13 thoughts on “Married to a Pedophile: The Missing Wedding Ring

  1. One time my 10 year old step-daughter was at a lock-in at the church. There was a young man in our church at the time that gave me a creepy feeling. His interactions with adults was awkward and he would not make eye contact when you talked to him. He avoided adults in favor of spending time with young kids. He came alive when he was around the kids. He was not even involved in the church’s leadership with kids or youth, yet he was always around them when they had an event. He was a volunteer. And help was always needed when they had a big children’s or youth event. So no one questioned it and were, at first, glad for the extra help. He was married to the daughter of a lady who was well respected in our church. They had a baby and I often heard stories that he didn’t like to spend much time at home with his wife and baby and it was starting to cause problems in their young marriage. Sound familiar?
    I told my step-daughter to watch out for this guy. She was not a hugger by nature and hated it when people forced hugs on her. By nature, she was cautious and protective of herself. She told me it wasn’t a problem to stay away from this guy because he gave her the creeps too. I asked why. She said he was always playing and tickling and rolling around with the kids. I asked if he ever did that with her and she said no because she wouldn’t allow herself to be alone with him and would have screamed bloody murder if he had tried. But she did say that during this one lock-in, he and a few of the young girls were off in another room together, playing. No one was supposed to leave the main room. Red flag!
    I spoke to a few of the other parents and found out I was not the only one with concerns. Subtly, the church leadership started blocking his access to the kids’ activities. I’m not sure what was said, but all I knew is that it worked and he no longer had access to the kids anymore. It wasn’t long before he left the church. I heard that he and his wife and baby moved back to their home state and divorced shortly thereafter. I never heard any more after that, but I am convinced to this very day that I was witnessing a practicing pedophile. I just hope he got caught before he ruined lives.

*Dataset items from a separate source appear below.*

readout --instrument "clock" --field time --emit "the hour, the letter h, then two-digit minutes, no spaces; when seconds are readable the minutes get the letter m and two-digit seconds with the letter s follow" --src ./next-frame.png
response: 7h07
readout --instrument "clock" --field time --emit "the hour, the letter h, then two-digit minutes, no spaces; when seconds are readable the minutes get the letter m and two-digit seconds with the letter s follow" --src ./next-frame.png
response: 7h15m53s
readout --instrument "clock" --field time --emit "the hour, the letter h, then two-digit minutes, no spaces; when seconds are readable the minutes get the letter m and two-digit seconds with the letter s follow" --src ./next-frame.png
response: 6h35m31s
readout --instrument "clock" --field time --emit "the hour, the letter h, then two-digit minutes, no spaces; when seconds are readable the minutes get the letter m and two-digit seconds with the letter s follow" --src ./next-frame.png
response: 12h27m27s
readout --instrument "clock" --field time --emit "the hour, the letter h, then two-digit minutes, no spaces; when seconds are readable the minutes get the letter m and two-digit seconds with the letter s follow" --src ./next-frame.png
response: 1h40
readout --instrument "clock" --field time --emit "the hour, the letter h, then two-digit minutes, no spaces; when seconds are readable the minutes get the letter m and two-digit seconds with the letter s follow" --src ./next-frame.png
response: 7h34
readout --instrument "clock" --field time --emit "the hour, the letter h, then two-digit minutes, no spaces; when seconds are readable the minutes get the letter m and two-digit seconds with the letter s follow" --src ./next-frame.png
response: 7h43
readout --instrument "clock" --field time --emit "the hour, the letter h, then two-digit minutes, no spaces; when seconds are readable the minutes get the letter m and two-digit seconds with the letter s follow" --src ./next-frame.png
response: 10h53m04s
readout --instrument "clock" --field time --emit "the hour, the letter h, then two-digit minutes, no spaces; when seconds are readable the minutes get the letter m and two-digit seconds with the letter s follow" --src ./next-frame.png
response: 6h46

  2. I was told so many times that none of us (my husband, daughter and myself) did not have a healthy relationship with our fathers so how could I judge if my husbands and my daughters interactions were wrong. I was always left confused and angry. I was always left to blame and left with guilt for ever saying anything.

    • The guilt and blame are issues that we’ll deal with later on in this blog, and they are BIG issues. Often there is such a feeling of “I’m not worthy to say anything” or “I deserved this” or “Nobody will listen to me, so what’s the sense of speaking up” — and so we sit back and wilt from lack of support and energy. Hopefully, as we shed more light on how these molesters work, there will be a shift in attitude from others. Not only must a person be allowed to speak out, but they need to be listened to minus any judgement!